HDP programında haklı ve yerinde bir tespitle, Kürt Sorununun nedeni olarak 100 yıllık “farklılıkların inkarına dayanan ‘tek’çi anlayış”, çözüm olarak da “‘tek’çi anlayışın ortadan kaldırılması” gösteriliyor. Çözüm yolu olarak da “Demokratik ve özerk yerel yönetimleri” gösteriyor.
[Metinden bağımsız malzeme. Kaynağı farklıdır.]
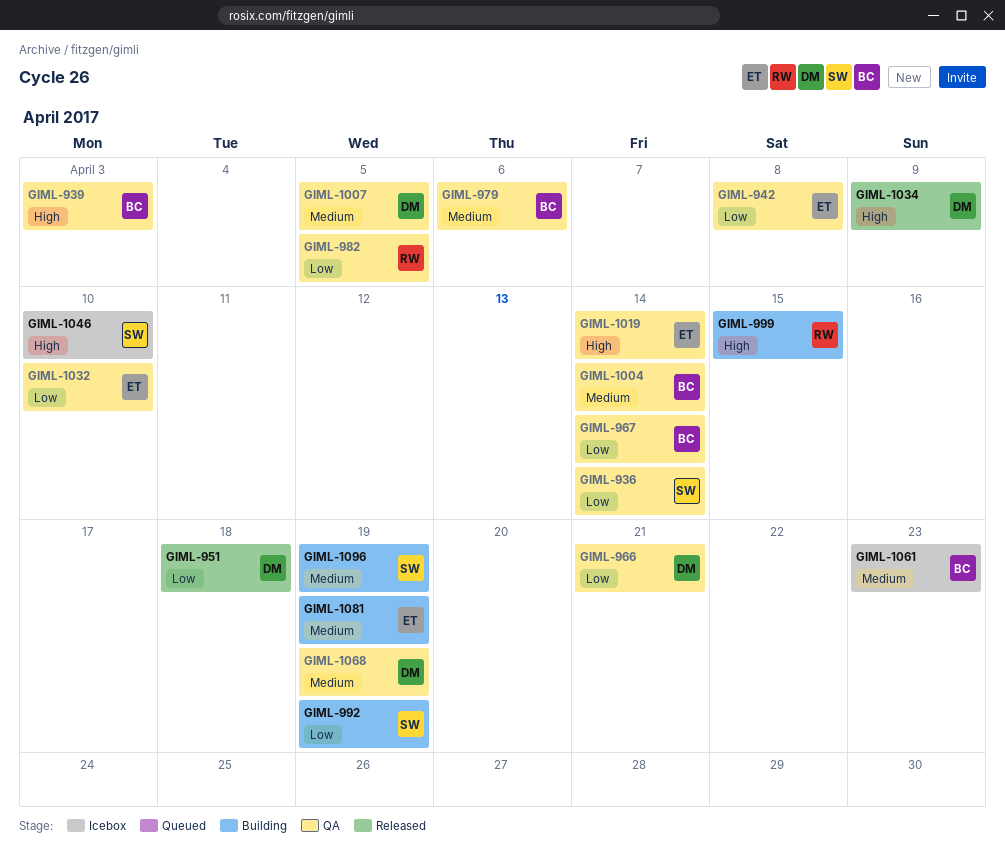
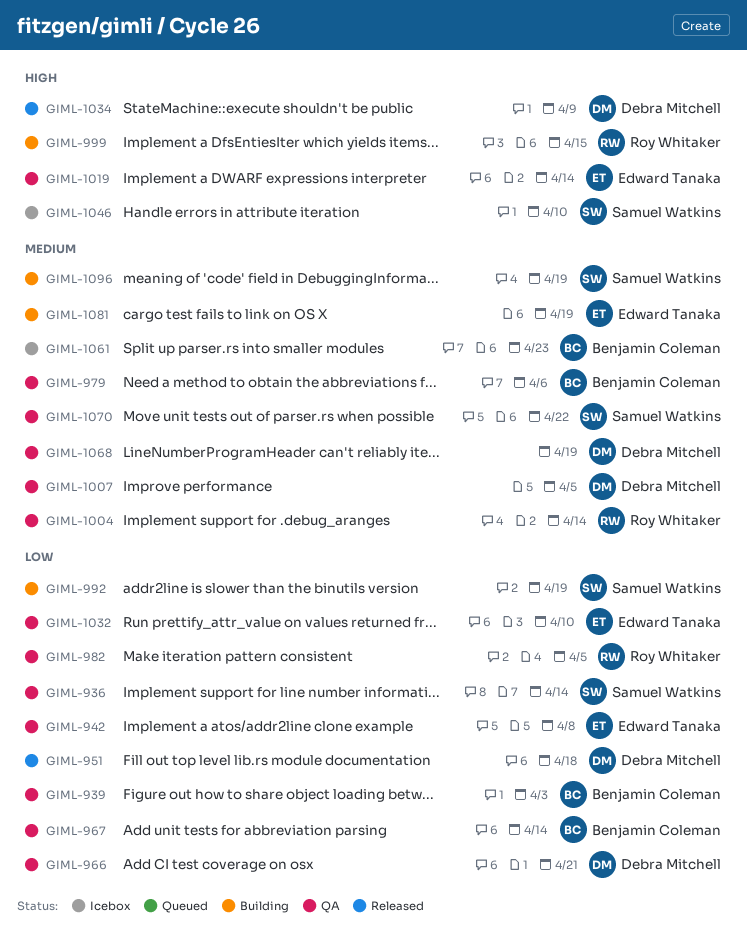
GIML-939, priority: High -> Low
GIML-1004, owner: Benjamin Coleman -> Roy Whitaker
GIML-1070: none -> present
Gerekçesi de söz konusu yönetimlerin “hem Kürt halkının taleplerinin yerine getirilmesinde hem de Türkiye’nin demokratikleşmesinde, toplumsal barışın gerçekleşmesinde, halkların özgür ve gönüllü birliğinde önemli bir rol oynayacağına” inanılması.
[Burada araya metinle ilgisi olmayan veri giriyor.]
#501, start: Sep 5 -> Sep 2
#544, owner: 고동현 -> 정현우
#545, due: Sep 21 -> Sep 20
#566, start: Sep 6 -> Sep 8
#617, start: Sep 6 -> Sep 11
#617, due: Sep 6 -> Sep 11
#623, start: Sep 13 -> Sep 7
HDP programında, Kürtler için bir varlık ve yokluk sorunu olan ana dili konusundaki görüşleri birkaç madde halinde özetlemeye çalışalım:

  • Ana dilinde eğitim, herkes için bir haktır; bu hak eğitimin tüm aşamalarında geçerli olacaktır.
  • Ana dili hakkı kamusal alan da dahil her alanda uygulanacaktır.
  • Bütün yurttaşlara kendi ana dillerinde kamusal hizmet sunulması hedeflenecektir.
  • Çok dilli belediyecilik yaygınlaştırılacaktır.
  • Bütün halklar için, başta ana dillerinde olmak üzere, eğitim ve kültür politikaları hazırlanacaktır.
  • Farklı kimliklerin, dillerin, inançların ve kültürlerin hak eşitliği anayasal güvence altına alınacak ve bu anlayış üzerinden şekillenen bir anayasal yurttaşlık tanımı yapılacaktır.
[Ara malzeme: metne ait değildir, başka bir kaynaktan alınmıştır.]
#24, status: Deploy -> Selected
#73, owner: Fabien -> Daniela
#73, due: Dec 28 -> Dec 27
HDP’nin seçime girdiği bileşeni Yeşil Sol Parti’nin seçim beyannamesinde de Kürt Sorunu Kürt Sorununun Demokratik Barişçi Çözümü” başlığı altında ele alınmış. Ana dili konusu da programdaki kadar geniş bir şekilde ele alınmış.

Üç parti dışındaki onlarca partiyi değerlendirme imkânı olmadı. Ancak bazı şeyler söyleyebiliriz.

YSP, 14 Mayış 2023 seçimlerinde, programında ve seçim beyannamesinde, HDP be bileşeni partilerle, Emek ve Özgürlük İttifakı partileriyle, Kürtlerin kendi kaderini tayin hakkına yer veren tek partidir.

YSP, 14 Mayış 2023 seçimlerinde, programında ve seçim beyannamesinde, ana dilinde eğitim ve ana dilinin kamusal alanda kullanımı, Türkiye’deki bütün farklı halkların tanınması ve anayasal vatandaşlık tanımı yapılarak eşit vatandaşlık güvencesine kavuşturulması konularına yer veren tek partidir.

Sonuç olarak, YSP, 14 Mayış 2023 seçimlerinde, programında ve seçim beyannamesinde yapacağını ifade ettikleriyle, Kürtlerin, özellikle de Orta Anadolu Kürtlerinin üzerindeki asimilasyonu durduracak ve Kürt Sorununu çözecek parti olarak öne çıkıyor.

Bu nedenle, bütün demokrat olma kaygısı taşıyan insanları, hak, hukuk ve adalet gibi bir düşüncesi olan insanları, YSP’ye oy vermeye çağırıyoruz!

Bir yüzyılı daha kaybetmemek için bütün Kürtleri YSP’ye oy vermeye çağırıyoruz!

Orta Anadolu Kürtlerini, asimilasyonu durdurmak için YSP’ye oy vermeye çağırıyoruz!